-- Text under study follows --
To flesh out the intimacies of Sept. 11, Springsteen had to do some reporting. Stacey Farrelly's husband Joe was a fire fighter with Manhattan Engine Co. 4 and, as his obituaries noted, a lifelong Springsteen fan. Recalls his widow: "At the beginning of October, I was home alone and, uh, heavily medicated. I picked up the phone, and a voice said, 'May I please speak to Stacey? This is Bruce Springsteen.'" They talked for 40 minutes. "After I got off the phone with him, the world just felt a little smaller. I got through Joe's memorial and a good month and a half on that phone call."

Suzanne Berger's husband Jim was memorialized in the New York Times under the headline FAN OF THE BOSS. She too got a call. "He said, 'I want to respect your privacy, but I just want you to know that I was very touched, and I want to know more about your husband,'" she recalls. "He wanted to hear Jim's story, so I told him."

Springsteen freezes when the subject of the phone calls comes up. He doesn't want publicity for ordinary kindness, and he doesn't want to be seen as exploiting people whose suffering is well known. But for Springsteen, the experience of hearing Berger talk about how her husband hustled dozens of people out of the south tower before it collapsed around him or of listening to Farrelly recall some of her husband's copious daily love notes was obviously critical to the creation of The Rising.
-- Text under study concluded --
-- Records supplied follows --
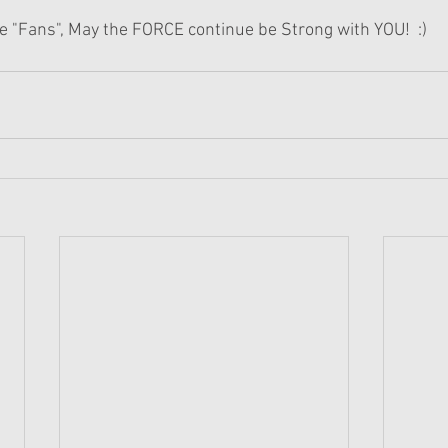
re "Fans", May the FORCE continue be Strong with YOU!  :)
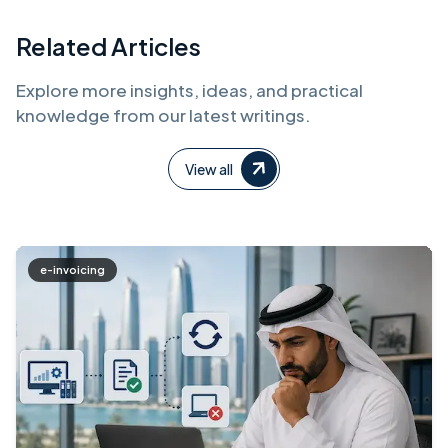
Related Articles
Explore more insights, ideas, and practical
knowledge from our latest writings.
View all
e-invoicing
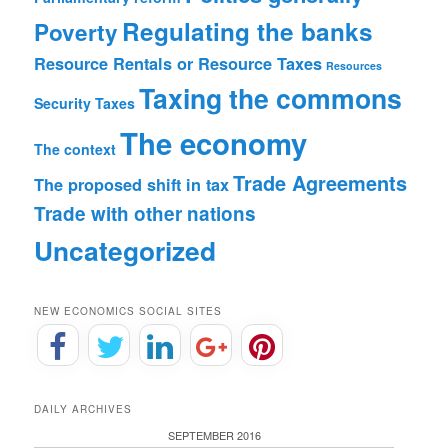
Regulating the banks
Poverty
Resource Rentals or Resource Taxes
Resources
Taxing the commons
Security
Taxes
The economy
The context
Trade Agreements
The proposed shift in tax
Trade with other nations
Uncategorized
NEW ECONOMICS SOCIAL SITES
DAILY ARCHIVES
SEPTEMBER 2016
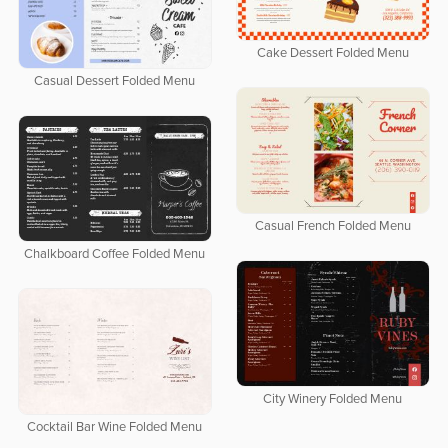
Cake Dessert Folded Menu
Casual Dessert Folded Menu
Casual French Folded Menu
Chalkboard Coffee Folded Menu
City Winery Folded Menu
Cocktail Bar Wine Folded Menu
-- Records supplied concluded --
Reproduce, word for word, the part of the Springsteen passage that opens with the words containing "Springsteen freezes when" and closes with "of The Rising.". The items are separate material and have no connection to the Springsteen passage.

» Your response:
Springsteen freezes when the subject of the phone calls comes up. He doesn't want publicity for ordinary kindness, and he doesn't want to be seen as exploiting people whose suffering is well known. But for Springsteen, the experience of hearing Berger talk about how her husband hustled dozens of people out of the south tower before it collapsed around him or of listening to Farrelly recall some of her husband's copious daily love notes was obviously critical to the creation of The Rising.